By the way, you can also go with Arduino to create the pulses needed by the driver of the motors. It is all a matter of design choices. As you mention there was a previous scale boat, what were the choices taken there?

If your questions are not precise, we cannot give you precise answers…

KR,
JP

Hi, @NiltonMadede:

Short answer: yes, there is.

Request the appropriate stream from the Arduino and then use the adequate library to display the received data on the display.

Hi @jplopezll, thank you very much for your information on MAVLink and Arduino. From my understanding, there is only for Pixhawk sending data to Arduino? Is it possible Arduino send sensor data to Pixhawk and display in Mission Planner?
Please help me. Thank you very much.

Hi, @Jamieyee16:

I have never tried it, but YES, you should be able to send messages from Arduino to your Ground Station. If you read again the post (in particular the last paragraphs about “Routing”) you will see that each message has a destination node address. Just use 255 as destination address for the Ground Station (Mission Planner in your setup).

In the code you can find that info were it says:

int sysid = 1;                   ///< ID 20 for this airplane. 1 PX, 255 ground station
int compid = 158;                ///< The component sending the message

If you have any futher doubts, just revert.
KR

Don’t forget that you have to send heartbeat as well to activate mavlink routing… otherwise packets will not passed to GCS.

ok, I will try on it.

Have u try to send a customise message?

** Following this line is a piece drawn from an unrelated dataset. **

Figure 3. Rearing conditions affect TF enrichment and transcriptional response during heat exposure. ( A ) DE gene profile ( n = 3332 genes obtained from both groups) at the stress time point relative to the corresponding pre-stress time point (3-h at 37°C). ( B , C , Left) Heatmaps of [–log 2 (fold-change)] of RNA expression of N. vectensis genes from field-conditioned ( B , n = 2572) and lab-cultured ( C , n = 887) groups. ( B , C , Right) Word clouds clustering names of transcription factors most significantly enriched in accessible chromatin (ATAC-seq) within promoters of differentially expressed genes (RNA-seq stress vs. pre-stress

I understand MAVLink has its own unique packet format. Is it the same for the external sensor ( temperature sensor DHT22 ) while sending data to Pixhawk? If YES, what should I define for BYTE 3 ( System ID ), BYTE 4 ( Component ID ) and BYTE 5 ( Message ID )? Thank you for ur help! =)

Hi LeiroJuan,
Can you share your code with me? Currently I’m doing a project similar with you.

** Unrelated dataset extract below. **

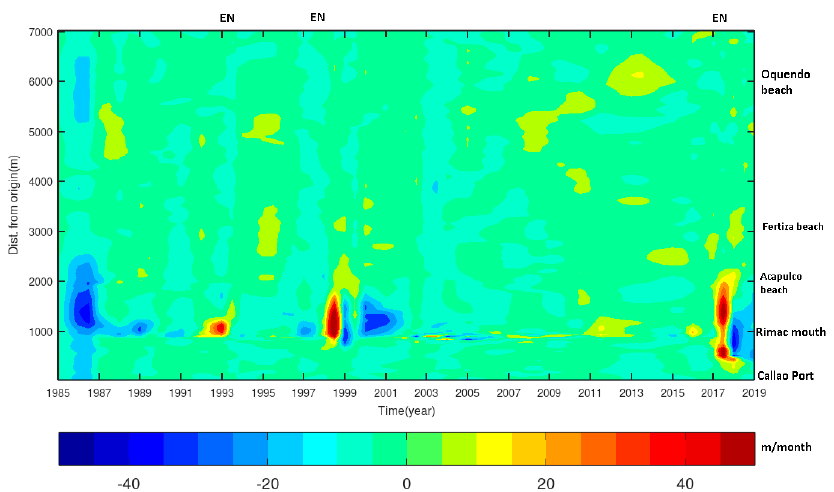
Figure 12. Temporal and space evolution of the Callao Bay shoreline. Figure shows shoreline variations in time and space, indicating EN events.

Hope for hearing from you soon. Thank you!

Hey, I’m pretty new to programming but need this for a school project. From your last section of code i should put that in a file called mav_request_data.h? Where do i put the earlier portions? Been having difficulty because of my weak background in programming.

Dear @LeesonL:

I do not want to look rude, but I think that, before going through all the code above, you should get a bit more familiarised with Arduino, the IDE and some C programming. Nothing will make sense without some previous background.

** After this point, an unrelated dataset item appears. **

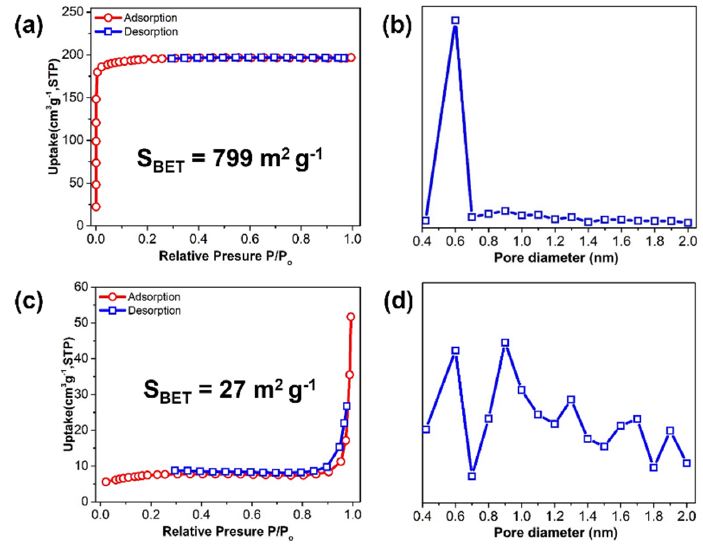
Figure 4. Scanning electron microscopy (SEM) images of ( a ) micro-sized Cu-BTC ( 1 ), ( b ) nano-sized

May I recommend you some reading?

You can later on ask at any time…

Cheers.

@jplopezll Hi Juan!

I am doing the same project, only the card (MKR arduino wifi 1010) and the LED matrix (MKR rgb arduino shield). I am a beginner with Arduino and need a completed file / code which I could just step is to add text and effects to show what the matrix. for example when pixhawk gets a 3d fixit gps then the matrix shows the text “gps ready”. Then it would be nice if the matrix could show different sensor data, for example the direction of flight to the south and the matrix shows “Mag 180” etc, it would also be nice if these animation and directly showing sensor values could be changed via rc channel. I tried to do as instructed but Arduino ide reports numerous errors in the code. i need your help here, do you want to help me?

Hi, @Fly_Ropo:

Sure I will be glad to assist. PM me to see if I can help you. I am not familiar with that board, please send me details on you wiring, layout, etc.

Before going to MAVLink, I assume that you have tested the board and the shield, and that you understand how they work and how to use the libraries.

KR.

@jplopezll thanks for your help! i understand how arduino ide software and how to connect pixhawkin to arduino, but
i just can’t write arduino code to make it work properly. It would be nice to just add to the finished code what mavlink value it listens to and what it writes to the matrix screen and in what color. For more information, see the links below. they have connection and information about the card and the led matrix display. I connect the pixhawkin card to the rx and tx pins as it should.

https://www.arduino.cc/en/guide/MKRRGBShield
https://store.arduino.cc/arduino-mkr-wifi-1010

Did finally this project? Can you help me?

can Anybody connect in ESP 32 + Lora like a Telemetry?

There is already a firmware for the ESP8266 to be used as a telemetry radio.